All of the records below must be output exactly, with no pictures carried over.

========================

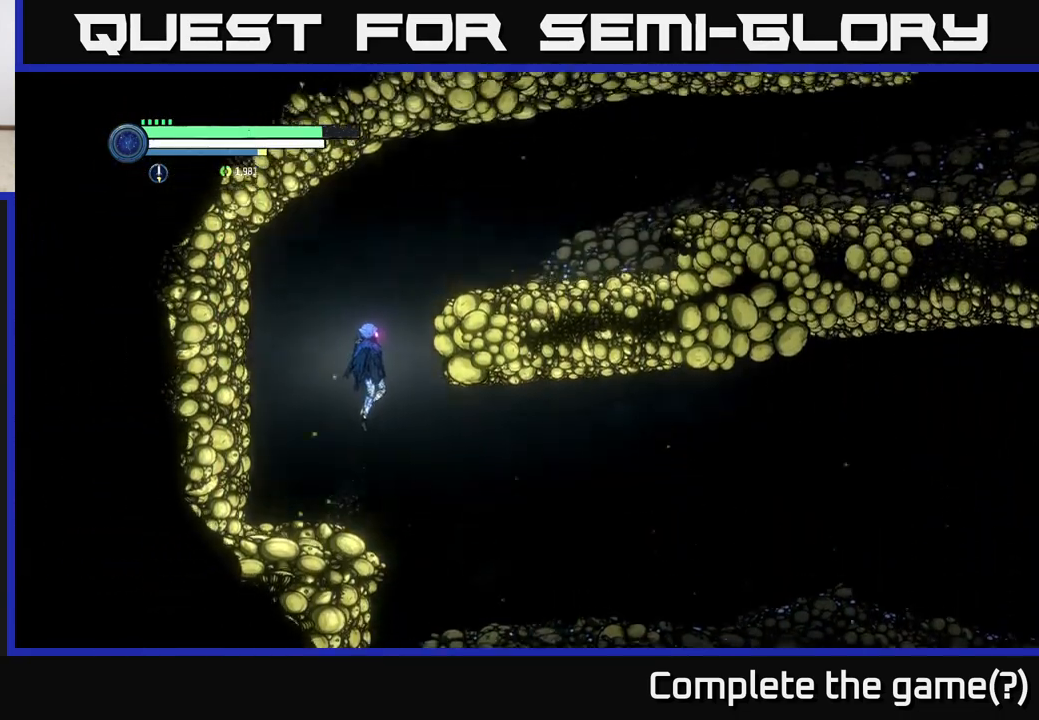
{"buttons": ["R2"], "left_stick": "right", "right_stick": "center", "events": [[183, "A", "up"], [233, "A", "down"], [367, "A", "up"]]}
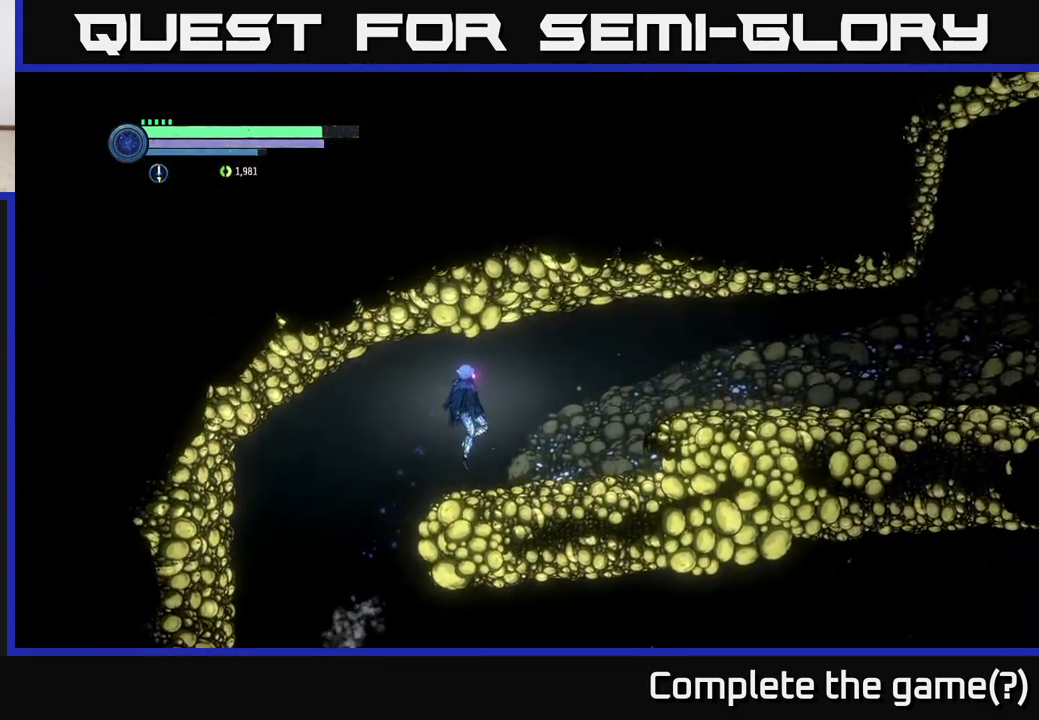
{"buttons": ["R2"], "left_stick": "right", "right_stick": "center", "events": [[283, "R2", "up"], [467, "R2", "down"]]}
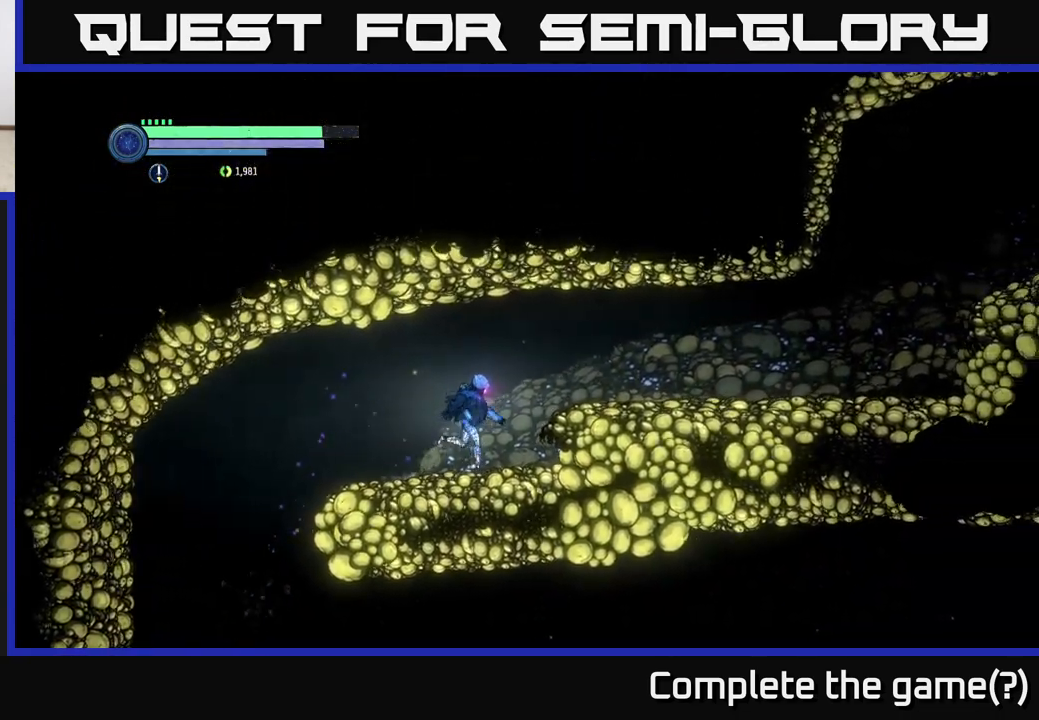
{"buttons": [], "left_stick": "right", "right_stick": "center", "events": [[167, "A", "down"], [267, "R2", "up"], [283, "A", "up"]]}
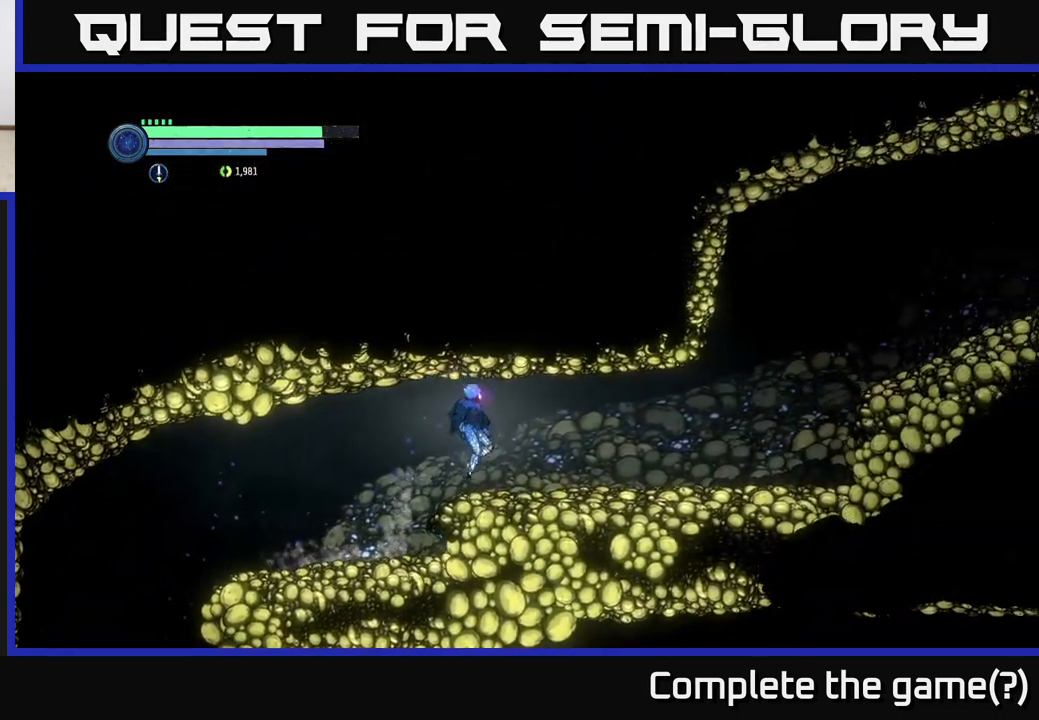
{"buttons": ["R2"], "left_stick": "right", "right_stick": "center", "events": [[50, "R2", "down"], [233, "R1", "down"], [367, "R1", "up"]]}
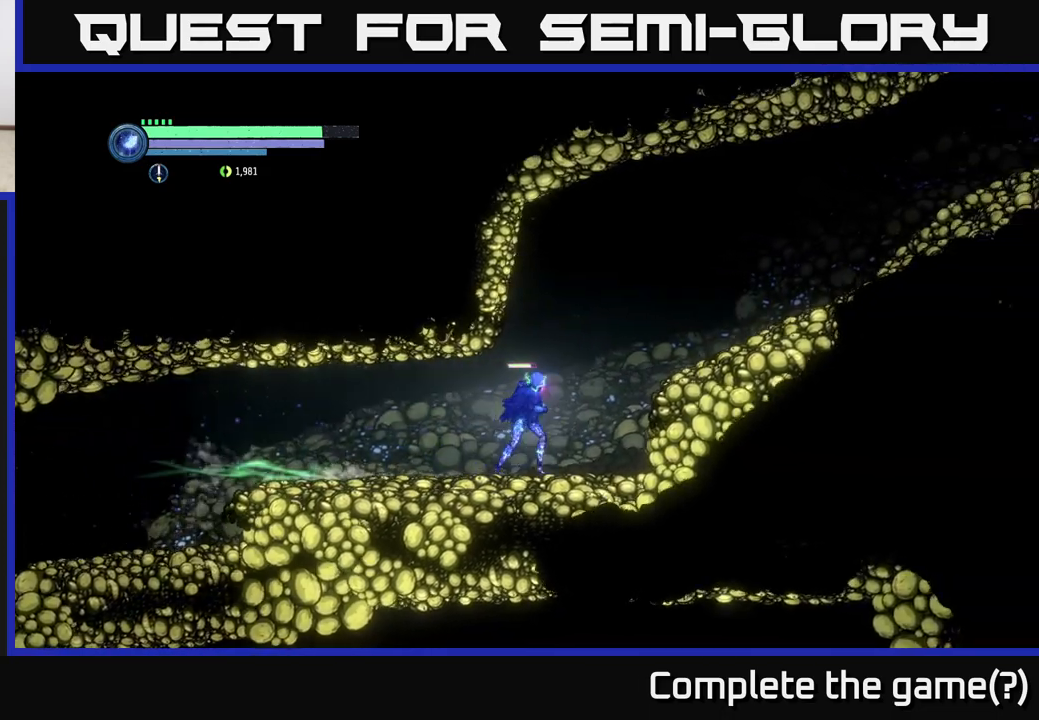
{"buttons": ["R2"], "left_stick": "right", "right_stick": "center", "events": [[150, "A", "down"], [433, "A", "up"]]}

========================

### TASK RESPONSE
{"buttons": ["R2"], "left_stick": "right", "right_stick": "center", "events": [[183, "A", "up"], [233, "A", "down"], [367, "A", "up"]]}
{"buttons": ["R2"], "left_stick": "right", "right_stick": "center", "events": [[283, "R2", "up"], [467, "R2", "down"]]}
{"buttons": [], "left_stick": "right", "right_stick": "center", "events": [[167, "A", "down"], [267, "R2", "up"], [283, "A", "up"]]}
{"buttons": ["R2"], "left_stick": "right", "right_stick": "center", "events": [[50, "R2", "down"], [233, "R1", "down"], [367, "R1", "up"]]}
{"buttons": ["R2"], "left_stick": "right", "right_stick": "center", "events": [[150, "A", "down"], [433, "A", "up"]]}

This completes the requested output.